Anders als Stanley Kubrick in 2001: A Space Odyssey (in dessen gigantischem Schatten sich Gravity wacker schlägt) beschäftigt sich Cuarón nicht explizit mit diesen Fragen und Motiven, sondern gliedert sie, beinahe als Nebenschauplatz, in seine fest in einer narrativen Handlung verankerte Geschichte ein, deren Survival-Dramaturgie vertrauten Formeln folgt. Nachdem ein Hagel von Weltraumschrott ihr Shuttle zerstört, wobei der Rest ihrer Crew ums Leben kommt, müssen die NASA-Astronauten Ryan Stone (Sandra Bullock) und Matt Kowalsky (George Clooney) ohne Funkkontakt zur Erde versuchen, eine andere Raumstation zu erreichen.

Ryan Stone (Sandra Bullock) und Matt Kowalsky (George Clooney) arbeiten am Hubble-Teleskop.
© 2013 Warner Bros. Ent.
Mit Ausnahme einiger symbolbeladener Bilder, welche jeweils mindestens indirekt Bezug auf 2001 nehmen – Ryans Embryo-Pose in einer Sojus-Kapsel, die evolutionäre Schlusssequenz –, sowie einem pfiffigen Verweis auf Pixars WALL-E, verschreibt sich Cuarón ganz seinem Plot. Dieser wird in 90 überwiegend packenden, überraschend schnell verfliegenden Minuten abgewickelt – ein angenehmer Gegensatz etwa zu John Sturges' thematisch ähnlichem Marooned, berüchtigt für sein schleppendes Tempo –, emotional getragen von (anfänglich) zwei soliden Darstellern, von denen Clooney mit dem scheinbaren Versuch auf sich aufmerksam macht, stellenweise Donald Sutherlands Darbietung in Space Cowboys zu kanalisieren.

Doch trotz der durchaus brauchbaren, wenngleich mitunter etwas fadenscheinigenf Dramatik ist das Drehbuch, verfasst von Vater (Alfonso) und Sohn (Jonás) Cuarón, wahrlich nicht das stärkste Element in Gravity. Nicht die vereinzelt hölzernen Dialoge und Monologe – darunter die fehlgeleiteten Versuche, Ryan in eine verkappte Actionheldin, modelliert nach Sigourney Weavers Ripley (Alien) zu verwandeln – sind es, welche dem Film seine Kraft, seine Eindringlichkeit verleihen, sondern vielmehr die formale Vision seines Regisseurs; Cuaróns Talent, das legt der Film offen, ist jenes eines Stilisten, nicht eines Wortschmieds.

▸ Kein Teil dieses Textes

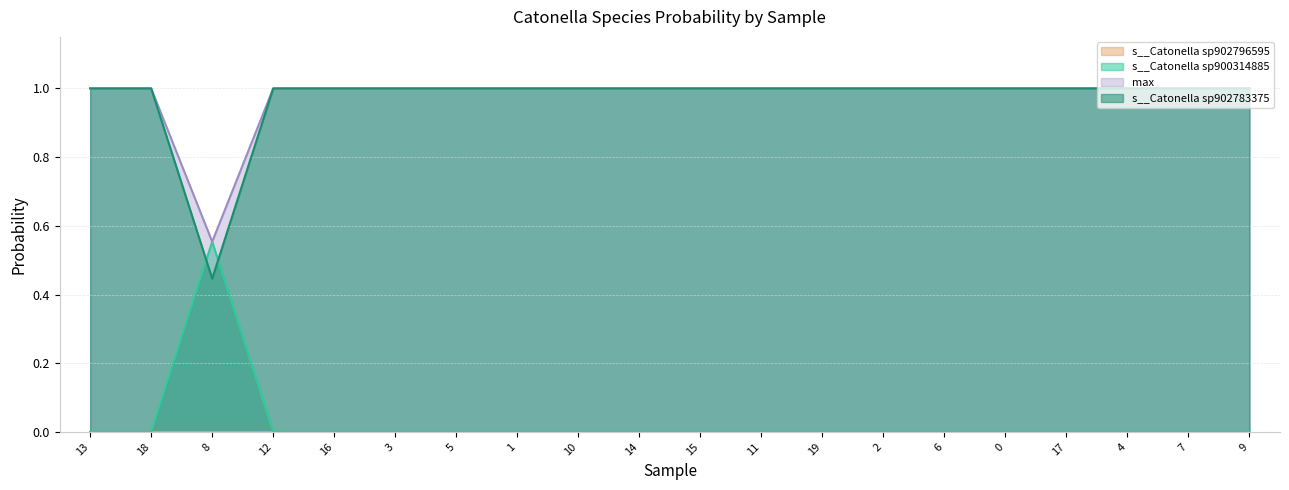

What is the total value across all series at 15?

2.0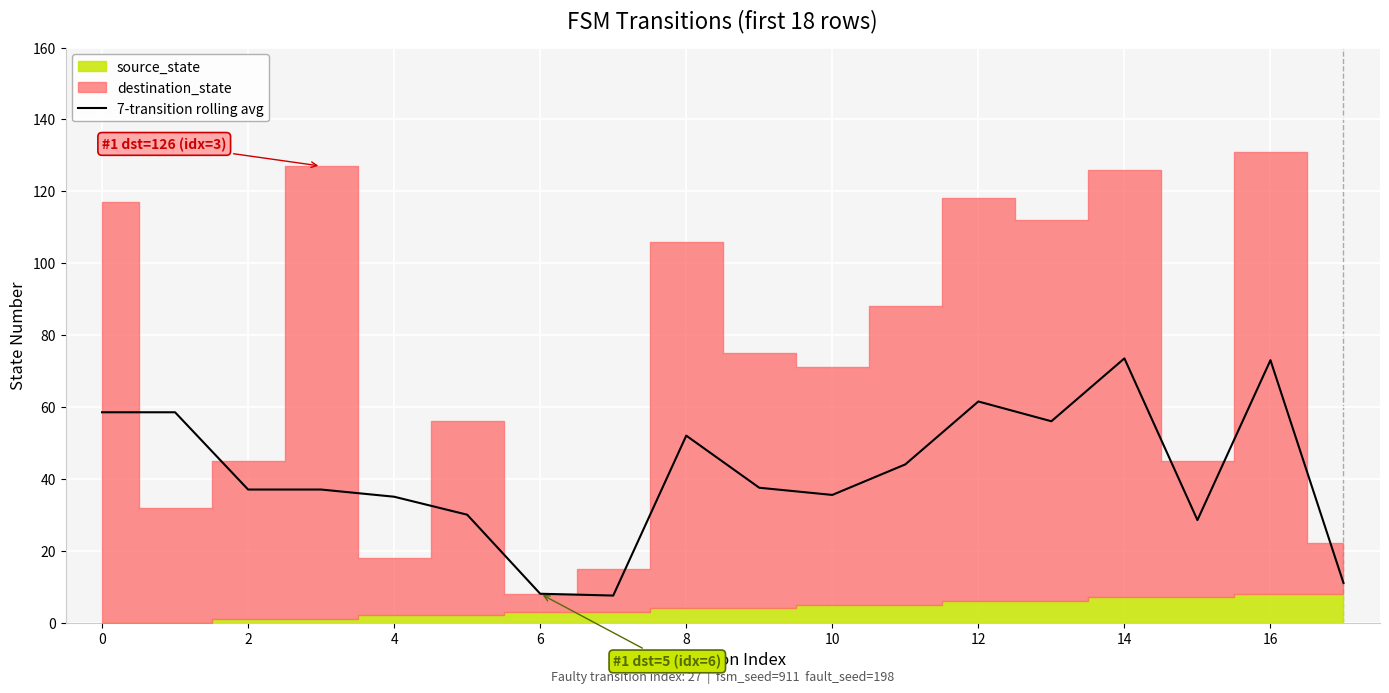

What is the maximum value for 7-transition rolling avg?

73.5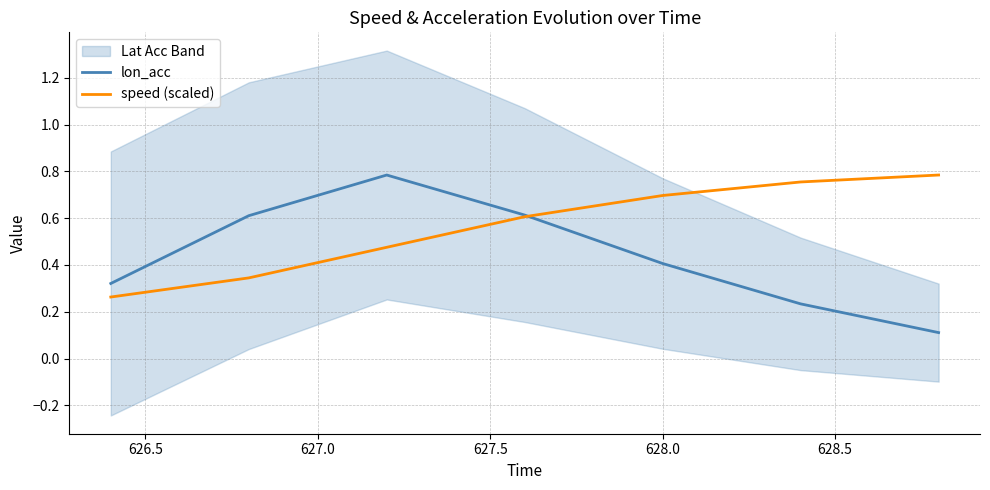

How many lines are shown in the chart?

2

Gravity ist ein technisches Wunderwerk, in dem Sound- und Bilddesign formidabel ineinander greifen. Kameramann Emmanuel Lubezki, der Architekt hinter den archaisch-entrückten Bilderwelten von Terrence Malicks letzten drei Filmen, komponiert seine lange ausgehaltenen Tableaux mit einem phänomenalen Sinn für die leere Weite des Schauplatzes und die dadurch entstehenden Grössenrelationen, unterstützt von ungemein effektivem Post-Production-3D. Einen Höhepunkt stellt dabei die erste, mehr als zehnminütige Einstellung des Films dar, in welcher die Kamera unabhängig von jeglichen physikalischen Bedenken um das Space Shuttle (die CGI-Ausstattung überzeugt vollauf) kreist, den Blick abwechselnd auf die blau-grüne Fläche "unter" den Protagonisten und die weiss gepunktete Unendlichkeit "hinter" ihnen gerichtet.

Verloren im All.
© 2013 Warner Bros. Ent.
Der Ton beeindruckt indes vorab durch seine Abwesenheit, von Steven Prices Score abgesehen, welcher nahtlos vom elektronischen Ambient- in den hie und da überbetonen orchestralen Modus wechselt. Cuaróns makellos inszenierte Action-Momente, in welchen die Figuren sich konfrontiert sehen mit einer Wolke stählerner Trümmer, die mit einem Tempo von vielen Tausend Stundenkilometern ganze Raumstationen zerfetzt, erhalten durch das fast gänzliche Fehlen von Geräuschen eine unheimliche neue Dimension.

Dass die Defizite der zuweilen gestelzt wirkenden Dialoge durch diese überwältigende formale Virtuosität des Films noch verstärkt werden, überrascht demnach nicht. Insofern ist das – dennoch keineswegs fatale – Hauptproblem des auf der tricktechnisch sicherlich zukunftsweisenden Gravity eines, welches zuletzt zu Zeiten des frühen Tonfilms weit verbreitet war: Er verliert an Tiefe, wenn er seinen Mund öffnet. Doch zu Cuaróns Glück gilt hier ebenso sehr eine Maxime, welche sogar dem Talkie vorausgeht: Manchmal ist die Kamera mächtiger als der Stift.